*Enunciado*:
Según el fragmento sobre la novela, ¿qué objeto se presenta como reflejo de Ana?

*Fragmento*:
Lo que ocurrirá en la segunda parte de la novela queda prefigurado en este capítulo, al utilizar como espejo una obra dramática vista por un espectador ingenuo, libre de todos los tópicos románticos que alejaban a la obra de Zorrilla de los espectadores realistas. El drama se acerca tanto a lo verosímil en esa lectura de Ana, que casi de un modo inevitable empiezan a surgir correspondencias y paralelismos entre los personajes de la realidad convencional de la novela y la ficción convencional del drama. El sentido que adquiere el motivo narrado se apoya también en otros efectos especulares, que proceden de varios ámbitos: un personaje refleja a otro (Visitación pretende que Ana viva la misma historia que ella ha vivido con don Álvaro); las cosas son trasunto simbólico de los personajes (el puro a medio fumar por don Víctor es reflejo de Ana); y, por último, la historia representada dramáticamente de doña Inés, es la misma historia que puede pasarle y le pasará a Ana Ozores.

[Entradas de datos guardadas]
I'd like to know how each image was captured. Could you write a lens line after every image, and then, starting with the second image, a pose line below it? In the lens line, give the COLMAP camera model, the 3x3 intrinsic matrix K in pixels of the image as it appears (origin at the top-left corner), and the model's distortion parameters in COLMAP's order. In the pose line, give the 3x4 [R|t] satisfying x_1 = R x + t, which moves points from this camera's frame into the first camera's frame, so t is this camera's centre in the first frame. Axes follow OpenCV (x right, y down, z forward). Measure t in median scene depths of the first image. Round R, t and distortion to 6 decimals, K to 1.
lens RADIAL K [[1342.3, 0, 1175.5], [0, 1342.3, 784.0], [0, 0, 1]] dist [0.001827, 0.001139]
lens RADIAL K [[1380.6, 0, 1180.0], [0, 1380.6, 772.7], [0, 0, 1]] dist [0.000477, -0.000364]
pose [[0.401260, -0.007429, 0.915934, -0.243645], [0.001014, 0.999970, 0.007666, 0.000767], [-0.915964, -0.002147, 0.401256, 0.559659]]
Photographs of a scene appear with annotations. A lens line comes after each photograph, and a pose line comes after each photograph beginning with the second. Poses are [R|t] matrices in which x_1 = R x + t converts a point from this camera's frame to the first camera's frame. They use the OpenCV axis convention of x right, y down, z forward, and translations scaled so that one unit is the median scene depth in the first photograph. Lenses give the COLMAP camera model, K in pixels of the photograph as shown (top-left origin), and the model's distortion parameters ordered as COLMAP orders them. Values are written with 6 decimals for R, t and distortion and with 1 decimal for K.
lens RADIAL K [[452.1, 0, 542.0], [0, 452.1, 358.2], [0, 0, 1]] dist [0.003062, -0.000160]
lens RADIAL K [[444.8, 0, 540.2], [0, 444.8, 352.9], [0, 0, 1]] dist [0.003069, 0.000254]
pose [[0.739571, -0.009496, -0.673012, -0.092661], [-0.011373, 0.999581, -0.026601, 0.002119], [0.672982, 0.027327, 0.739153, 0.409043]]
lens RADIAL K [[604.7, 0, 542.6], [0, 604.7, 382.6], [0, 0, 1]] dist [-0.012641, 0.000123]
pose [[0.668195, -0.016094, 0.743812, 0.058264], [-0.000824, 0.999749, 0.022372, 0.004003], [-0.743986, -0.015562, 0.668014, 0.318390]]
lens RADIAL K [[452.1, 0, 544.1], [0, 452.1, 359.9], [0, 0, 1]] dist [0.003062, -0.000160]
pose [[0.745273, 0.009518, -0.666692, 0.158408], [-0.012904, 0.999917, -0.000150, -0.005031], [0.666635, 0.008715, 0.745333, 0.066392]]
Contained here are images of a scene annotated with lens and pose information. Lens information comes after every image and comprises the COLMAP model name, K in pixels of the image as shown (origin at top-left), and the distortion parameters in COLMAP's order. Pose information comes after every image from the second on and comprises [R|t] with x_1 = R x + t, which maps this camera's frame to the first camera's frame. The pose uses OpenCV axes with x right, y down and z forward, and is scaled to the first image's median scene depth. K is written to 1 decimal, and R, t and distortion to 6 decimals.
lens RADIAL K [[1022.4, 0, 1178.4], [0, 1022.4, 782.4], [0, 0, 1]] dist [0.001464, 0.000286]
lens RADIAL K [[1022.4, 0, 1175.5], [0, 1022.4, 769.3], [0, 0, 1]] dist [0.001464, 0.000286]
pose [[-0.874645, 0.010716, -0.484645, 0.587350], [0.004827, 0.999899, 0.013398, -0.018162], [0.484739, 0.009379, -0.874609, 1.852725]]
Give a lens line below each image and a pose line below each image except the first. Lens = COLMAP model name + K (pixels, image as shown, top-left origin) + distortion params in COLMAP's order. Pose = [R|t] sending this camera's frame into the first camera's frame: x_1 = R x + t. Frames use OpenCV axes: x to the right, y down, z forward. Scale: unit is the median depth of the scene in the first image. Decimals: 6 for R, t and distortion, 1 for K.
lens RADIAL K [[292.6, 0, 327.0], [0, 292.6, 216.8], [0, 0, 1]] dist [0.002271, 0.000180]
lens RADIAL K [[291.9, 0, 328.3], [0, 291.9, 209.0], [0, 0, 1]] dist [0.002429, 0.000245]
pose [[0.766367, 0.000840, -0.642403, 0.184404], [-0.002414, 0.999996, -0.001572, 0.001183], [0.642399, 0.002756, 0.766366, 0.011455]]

*Respuesta*:
El puro a medio fumar por don Víctor.